Schneier - Fraudulent Tactics on Amazon Marketplace

Fascinating article about the many ways Amazon Marketplace sellers sabotage each other and defraud customers. The opening example: framing a seller for false advertising by buying fake five-star reviews for their products.

Defacement: Sellers armed with the accounts of Amazon distributors (sometimes legitimately, sometimes through the black market) can make all manner of changes to a rival's listings, from changing images to altering text to reclassifying a product into an irrelevant category, like "sex toys."

Phony fires: Sellers will buy their rival's product, light it on fire, and post a picture to the reviews, claiming it exploded.

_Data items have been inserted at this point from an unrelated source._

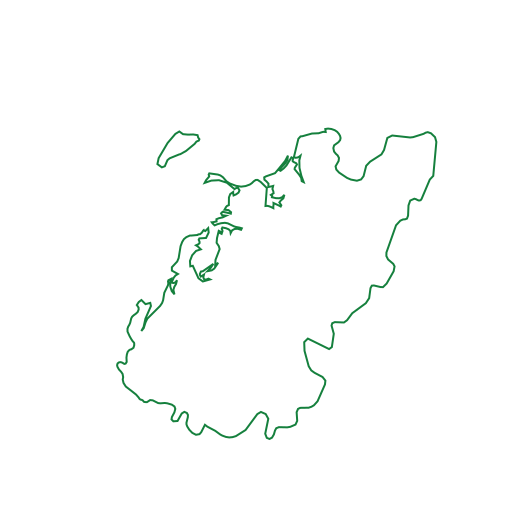 SVG path tracing the border of Morbihan, rotated 116°
{"feature_id": "FRA-5327", "entity_name": "Morbihan", "entity_type": "Metropolitan department", "adm_level": 1, "iso_a3": "FRA", "parent_name": "France", "parent_adm1": "", "projection": "equal_earth", "projection_center": [-2.844, 47.752], "detail": "fine", "context": "isolated", "style": "outline", "palette": "green", "viewbox_px": 512, "rotation_deg": 116, "n_neighbors": 0, "source": "natural_earth", "source_scale": "10m", "svg_char_len": 5869}
<svg xmlns="http://www.w3.org/2000/svg" viewBox="0 0 512 512"><g transform="rotate(116 256 256)"><path d="M352.1,341.6L348.7,341.2L345.8,339.7L347.7,334.2L344.5,330.5L347.0,328.5L360.9,327.9L369.1,325.9L373.7,326.2L370.1,325.3L364.1,326.2L360.0,326.2L342.9,320.3L339.4,319.8L336.5,320.1L329.2,322.3L320.8,322.3L318.8,322.9L317.5,323.9L316.2,324.1L313.8,322.3L317.2,321.7L321.1,319.6L324.5,316.3L326.2,312.5L322.7,315.4L319.5,315.9L316.2,315.6L312.4,316.4L314.3,316.7L315.6,317.3L316.5,318.4L317.0,320.3L311.4,320.4L308.8,319.8L306.4,318.3L306.0,325.2L303.0,326.7L295.5,324.4L291.8,324.6L280.2,328.1L275.8,328.5L272.5,328.2L269.6,326.9L266.6,324.4L266.1,323.3L262.7,317.7L261.9,317.4L260.9,315.8L258.8,314.9L256.3,314.6L255.6,314.3L255.9,313.9L255.8,312.5L251.9,311.2L255.7,308.8L261.7,308.8L265.0,314.6L266.6,314.6L267.8,313.1L269.1,312.4L270.6,312.9L272.7,314.6L272.9,312.7L274.2,308.5L277.7,312.1L283.3,313.7L289.4,313.2L294.1,310.5L292.5,308.5L301.2,298.0L302.2,292.6L297.2,287.0L297.2,288.8L299.3,290.7L299.6,292.5L298.3,294.0L295.5,294.6L298.7,296.6L297.7,298.0L296.7,298.6L294.1,298.7L293.0,297.1L281.8,290.9L286.5,291.5L290.9,292.9L288.3,289.5L285.6,288.0L278.7,287.0L281.8,288.8L277.2,290.7L265.7,291.7L263.4,293.8L261.4,297.2L257.0,298.9L249.7,300.5L249.7,298.7L251.2,298.7L251.2,296.6L248.3,297.0L247.6,297.5L246.6,298.7L245.1,298.7L244.2,295.2L244.0,292.3L244.7,290.1L246.6,288.8L243.4,288.7L241.1,287.1L239.6,284.5L239.0,280.9L237.3,280.9L237.7,283.2L238.7,286.8L239.0,288.8L239.0,295.6L239.8,298.5L241.8,301.7L244.3,304.6L246.6,306.6L246.0,308.5L245.7,309.4L245.1,310.5L244.5,309.5L242.2,306.6L240.3,307.7L238.3,305.9L235.9,302.9L232.9,300.5L234.2,304.3L233.0,306.1L230.9,305.4L229.9,301.6L229.0,297.2L227.6,297.6L226.8,300.8L228.2,304.6L225.0,304.4L223.7,304.0L222.2,302.7L215.2,306.0L211.6,306.3L208.5,304.6L210.0,303.8L211.4,302.7L209.3,300.9L206.7,299.5L204.2,299.6L202.3,302.7L203.3,303.1L204.2,304.1L205.3,304.6L202.9,314.3L204.1,322.5L207.8,329.2L212.8,334.2L209.7,334.1L205.0,332.9L203.6,334.2L202.2,334.2L199.5,325.9L199.2,323.3L199.7,320.2L201.8,315.3L202.3,311.5L201.7,304.8L200.2,299.8L197.7,296.0L194.5,292.9L192.4,291.7L189.9,290.8L187.8,289.6L186.9,287.9L187.4,284.2L190.1,276.1L206.9,269.4L206.0,267.9L205.6,266.3L205.4,264.2L205.4,261.4L204.3,262.0L201.7,262.9L200.7,263.5L200.6,257.4L200.7,255.5L199.3,255.5L197.6,258.5L195.2,258.0L192.2,256.7L188.6,257.3L191.8,258.3L193.9,260.4L195.3,263.5L196.2,267.4L195.1,267.6L194.9,267.8L194.9,268.3L194.6,269.4L191.9,267.7L190.4,268.7L188.6,270.6L185.5,271.3L186.3,272.2L188.6,275.2L185.5,276.5L184.4,279.2L183.7,281.9L181.7,283.1L180.0,281.9L173.2,275.2L167.6,273.8L157.8,271.5L151.8,271.3L155.8,269.9L159.8,270.3L168.7,273.1L168.7,271.3L165.1,269.5L161.2,268.3L151.8,267.4L151.8,265.3L153.8,265.1L154.8,264.5L155.0,263.0L155.0,260.4L155.8,259.3L159.6,259.8L161.0,259.4L163.9,253.1L165.9,249.7L168.7,247.7L168.7,245.5L163.9,250.5L157.8,255.5L151.0,259.0L146.3,260.0L148.0,260.8L149.4,262.0L150.4,263.5L150.4,265.3L132.1,269.3L129.0,268.4L128.0,266.8L121.4,259.4L118.2,253.5L115.8,251.0L114.8,249.8L114.0,247.7L111.5,249.4L109.9,247.1L108.8,243.9L108.4,240.4L108.8,237.5L109.9,235.0L111.2,233.1L112.9,231.7L115.0,231.2L117.6,231.8L122.3,234.3L125.1,233.8L127.9,231.6L129.1,229.1L129.8,226.7L131.5,224.4L134.4,223.4L140.5,223.8L143.1,221.7L144.6,217.9L145.9,208.4L145.7,204.2L144.1,198.3L141.1,195.1L137.1,194.3L126.6,196.5L121.2,194.8L109.7,187.8L104.6,187.4L92.3,189.7L88.0,186.4L81.9,169.4L80.3,166.9L72.7,158.9L70.8,157.6L69.4,155.9L69.0,152.5L70.7,147.2L74.4,143.9L106.3,131.8L111.1,133.3L132.1,132.2L133.7,132.5L134.7,133.8L134.9,135.3L134.8,136.9L135.1,138.8L138.6,141.7L143.7,141.1L153.1,137.0L156.2,136.7L157.6,138.0L158.7,139.9L161.0,141.8L167.0,143.6L195.7,140.3L198.9,138.8L201.2,135.8L202.9,129.2L204.6,126.9L209.4,125.6L223.5,126.5L228.3,128.2L229.3,130.4L230.8,137.1L231.9,138.9L234.7,139.0L244.3,135.8L250.3,136.6L265.2,144.4L273.8,146.0L277.2,147.8L280.9,156.2L283.0,158.0L285.4,157.6L291.8,152.0L304.6,147.9L307.6,149.5L307.5,173.2L312.3,174.9L320.0,170.8L332.0,160.3L334.6,156.2L335.3,152.2L335.6,143.1L337.6,139.0L341.2,137.7L359.6,137.0L364.8,138.5L367.2,140.1L369.3,142.2L373.1,149.7L375.0,151.2L378.6,151.0L386.1,146.7L390.2,146.6L394.5,150.3L396.3,152.8L399.8,160.4L401.9,162.3L404.6,162.4L408.6,161.7L412.3,162.0L414.6,163.8L414.7,166.6L411.7,169.8L396.9,173.6L393.8,178.0L394.0,183.2L397.5,185.5L417.0,189.1L426.7,195.1L429.1,197.7L430.8,200.5L431.8,203.7L432.2,207.6L432.1,209.9L431.0,216.0L430.7,225.0L430.1,227.9L438.4,228.0L440.9,228.7L443.0,231.6L442.9,235.7L441.4,239.8L439.4,243.0L437.9,244.6L436.4,245.4L430.8,246.6L428.7,247.5L427.4,249.3L427.5,252.1L430.1,253.7L438.7,254.2L440.8,257.8L439.9,260.3L437.6,261.0L432.4,260.8L428.8,261.5L427.0,263.3L426.5,266.5L427.3,271.2L428.1,273.6L430.3,277.3L431.1,279.5L431.0,285.5L431.9,288.0L435.1,289.9L435.6,290.9L436.2,292.6L435.9,293.4L435.4,294.6L435.4,295.7L435.7,296.9L435.4,298.2L434.6,299.5L433.1,303.1L430.4,315.8L428.2,319.4L425.5,321.6L423.1,322.3L420.5,324.2L419.2,326.5L418.1,329.4L416.3,332.0L415.0,333.0L413.3,333.3L411.9,332.7L410.9,331.5L410.6,330.5L410.5,329.2L410.7,327.4L410.6,326.8L409.8,326.0L407.9,325.8L404.1,327.9L401.1,328.9L398.4,329.3L396.5,328.8L395.5,328.2L395.0,327.8L394.7,327.3L393.7,326.7L392.2,325.9L389.7,326.3L388.2,327.0L387.5,327.5L387.3,327.8L386.6,329.6L385.3,331.8L383.5,334.4L380.3,338.3L377.8,339.6L375.5,339.9L373.3,339.7L371.2,339.8L366.8,340.8L364.8,340.7L362.8,339.9L360.6,338.7L358.3,337.8L355.6,338.0L353.9,338.9L352.4,341.4L352.1,341.5L352.1,341.6ZM206.0,376.4L208.6,377.6L215.3,377.3L217.6,379.5L216.6,384.9L210.7,386.4L193.2,385.0L181.6,382.0L177.7,379.5L178.5,375.0L176.7,370.3L174.3,365.7L173.0,361.5L174.9,359.9L175.8,358.1L177.3,358.0L179.3,359.7L182.1,360.3L192.2,364.9L197.7,368.7L198.3,369.5L206.0,376.4Z" fill="none" stroke="#15803d" stroke-width="2"/></g></svg>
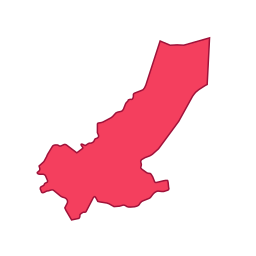 outline of Djelfa, rotated 258°
{"feature_id": "DZA-2212", "entity_name": "Djelfa", "entity_type": "Province", "adm_level": 1, "iso_a3": "DZA", "parent_name": "Algeria", "parent_adm1": "", "projection": "albers", "projection_center": [3.218, 34.323], "detail": "fine", "context": "isolated", "style": "filled", "palette": "rose", "viewbox_px": 256, "rotation_deg": 258, "n_neighbors": 0, "source": "natural_earth", "source_scale": "10m", "svg_char_len": 2963}
<svg xmlns="http://www.w3.org/2000/svg" viewBox="0 0 256 256"><g transform="rotate(258 128 128)"><path d="M199.2,226.5L154.1,214.5L153.5,212.3L150.8,205.2L148.9,201.6L147.4,199.7L145.7,197.8L124.0,179.0L101.3,153.5L97.3,146.5L96.7,145.0L96.2,143.4L95.5,138.5L94.2,134.6L93.6,134.0L92.4,133.4L89.7,133.5L88.9,133.3L88.4,133.1L87.1,132.4L86.5,132.2L85.7,132.4L84.8,133.0L80.6,136.8L79.9,137.6L79.5,138.5L79.0,140.1L78.4,140.7L77.6,141.1L75.0,142.0L70.0,142.8L69.5,143.1L69.1,143.4L68.9,143.9L68.8,144.7L69.0,151.9L68.9,153.9L68.6,155.5L68.4,155.8L68.1,155.9L66.1,155.9L61.7,155.4L60.2,155.4L59.3,154.9L58.9,154.0L58.5,150.3L58.5,149.6L58.8,148.0L60.0,144.4L60.1,143.4L59.9,142.3L59.3,140.6L58.6,139.4L57.7,138.2L55.7,135.9L55.0,134.8L54.7,133.6L53.7,127.8L53.3,126.2L52.7,125.2L52.1,124.3L50.9,123.1L50.2,122.2L49.7,120.4L49.6,118.0L50.1,114.3L50.6,112.1L51.3,110.7L52.9,109.0L53.4,107.9L53.6,107.1L53.3,103.5L54.0,98.0L57.8,93.7L59.0,91.7L61.6,85.0L62.5,83.2L66.5,82.0L67.4,81.6L67.8,81.1L67.6,80.3L67.0,79.5L55.2,69.8L54.8,69.4L54.6,68.9L54.6,68.1L54.9,67.3L54.8,66.3L54.5,65.4L53.8,63.8L53.4,63.2L53.0,62.9L52.0,62.7L51.5,62.5L50.5,62.0L50.1,61.6L49.8,61.0L49.8,53.7L60.3,50.2L63.0,49.6L67.2,53.0L68.0,53.4L68.9,53.6L69.8,53.6L70.8,53.3L71.6,52.9L72.5,52.1L73.1,51.3L74.0,49.6L74.3,49.2L74.9,48.4L75.9,47.5L82.3,42.4L82.9,41.8L83.2,41.2L83.3,40.4L83.3,39.4L83.1,37.5L83.1,36.9L83.2,35.6L83.1,34.9L82.6,33.1L82.4,32.1L82.4,31.1L82.8,30.4L83.3,30.1L83.9,30.0L84.9,29.9L86.5,29.5L87.7,29.8L88.4,30.4L88.7,31.1L89.1,32.7L89.4,33.5L89.8,34.1L90.8,34.8L91.1,35.2L91.3,35.8L91.7,37.6L92.2,38.1L93.1,38.4L98.3,37.4L99.3,36.9L99.9,36.3L100.4,35.4L101.2,31.8L101.7,30.7L102.5,30.0L103.1,29.9L103.5,30.2L104.2,31.6L104.7,32.3L105.3,32.9L106.1,33.2L106.9,33.3L109.3,33.1L112.4,38.4L113.1,39.2L117.0,42.5L117.8,43.0L119.1,44.0L125.6,50.1L126.2,50.8L126.5,51.7L126.6,52.9L126.4,54.0L126.2,55.1L125.8,55.9L125.4,56.4L124.9,56.9L124.5,57.5L124.4,58.2L124.5,59.2L125.1,61.8L125.1,62.7L124.8,63.5L124.3,64.2L114.4,72.7L114.6,73.3L117.1,78.6L117.7,79.6L118.1,79.7L118.7,79.6L120.7,78.7L121.4,78.6L121.8,78.8L121.9,79.4L121.6,80.0L121.2,80.6L120.6,81.3L120.2,81.9L119.9,82.5L119.8,82.8L119.9,83.1L120.2,83.9L120.9,85.6L121.1,86.3L121.2,87.0L120.9,88.4L120.9,89.1L121.1,89.9L121.4,90.8L121.9,91.7L122.8,92.4L123.8,93.2L124.2,93.7L124.3,94.3L124.4,95.2L124.7,96.2L125.3,97.2L126.3,97.6L127.3,97.6L129.1,97.2L129.9,97.1L138.2,98.9L138.7,99.2L139.0,99.7L139.0,100.4L138.9,102.5L138.9,103.6L139.1,104.9L141.5,113.4L142.4,115.3L145.2,119.2L145.5,120.3L145.7,121.5L145.7,122.7L145.7,124.0L145.7,125.0L146.2,126.2L147.4,127.5L152.1,130.6L153.0,131.4L154.5,133.6L155.4,134.2L155.6,135.9L155.5,136.5L155.2,137.6L155.3,138.1L155.7,138.6L156.6,139.3L157.7,139.8L159.6,140.2L160.2,140.6L160.6,141.3L160.8,142.0L161.9,148.8L162.3,150.6L162.7,151.2L163.8,152.5L166.3,154.4L206.4,177.5L200.2,186.4L199.1,193.3L197.4,199.8L199.2,226.5Z" fill="#f43f5e" stroke="#9f1239" stroke-width="1.5"/></g></svg>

Amazon is quick to suspend sellers for safety claims.

[...]

Over the following days, Harris came to realize that someone had been targeting him for almost a year, preparing an intricate trap. While he had trademarked his watch and registered his brand, Dead End Survival, with Amazon, Harris hadn't trademarked the name of his Amazon seller account, SharpSurvival. So the interloper did just that, submitting to the patent office as evidence that he owned the goods a photo taken from Harris' Amazon listings, including one of Harris' own hands lighting a fire using the clasp of his survival watch. The hijacker then took that trademark to Amazon and registered it, giving him the power to kick Harris off his own listings and commandeer his name.

[...]

There are more subtle methods of sabotage as well. Sellers will sometimes buy Google ads for their competitors for unrelated products -- say, a dog food ad linking to a shampoo listing -- so that Amazon's algorithm sees the rate of clicks converting to sales drop and automatically demotes their product.

What's also interesting is how Amazon is basically its own government -- with its own rules that its suppliers have no choice but to follow. And, of course, increasingly there is no option but to sell your stuff on Amazon.